Given instruction: Write out the lines from the one containing "Segment every instance" through the end of the entries as a numbered list, skipping blank lines. Leave the pictures out.

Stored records
* begin *

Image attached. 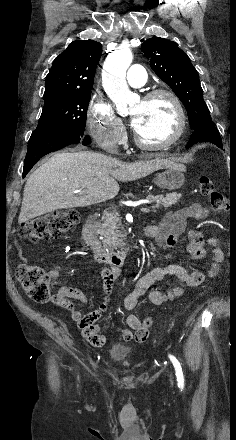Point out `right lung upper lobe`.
Segmentation results:
<instances>
[{"mask_svg": "<svg viewBox=\"0 0 236 440\" xmlns=\"http://www.w3.org/2000/svg\"><path fill=\"white\" fill-rule=\"evenodd\" d=\"M101 53L102 45L93 40L70 43L46 76L45 103L91 93Z\"/></svg>", "mask_w": 236, "mask_h": 440, "instance_id": "obj_1", "label": "right lung upper lobe"}]
</instances>
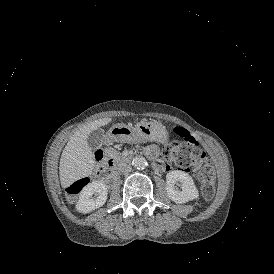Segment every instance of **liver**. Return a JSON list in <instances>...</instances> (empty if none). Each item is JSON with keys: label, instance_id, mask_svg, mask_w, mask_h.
Returning <instances> with one entry per match:
<instances>
[{"label": "liver", "instance_id": "1", "mask_svg": "<svg viewBox=\"0 0 274 274\" xmlns=\"http://www.w3.org/2000/svg\"><path fill=\"white\" fill-rule=\"evenodd\" d=\"M109 121V118H104L87 123L70 137L60 159L59 173L63 187H68L74 181L91 174L95 160L87 137L93 130Z\"/></svg>", "mask_w": 274, "mask_h": 274}]
</instances>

* end *

Response for this exercise:
1. Segment every instance of **liver**. Return a JSON list in <instances>...</instances> (empty if none). Each item is JSON with keys: label, instance_id, mask_svg, mask_w, mask_h.
2. Returning <instances> with one entry per match:
3. <instances>
4. [{"label": "liver", "instance_id": "1", "mask_svg": "<svg viewBox=\"0 0 274 274\" xmlns=\"http://www.w3.org/2000/svg\"><path fill=\"white\" fill-rule=\"evenodd\" d=\"M109 121V118H104L87 123L70 137L60 159L59 173L63 187H68L74 181L91 174L95 160L87 137L93 130Z\"/></svg>", "mask_w": 274, "mask_h": 274}]
5. </instances>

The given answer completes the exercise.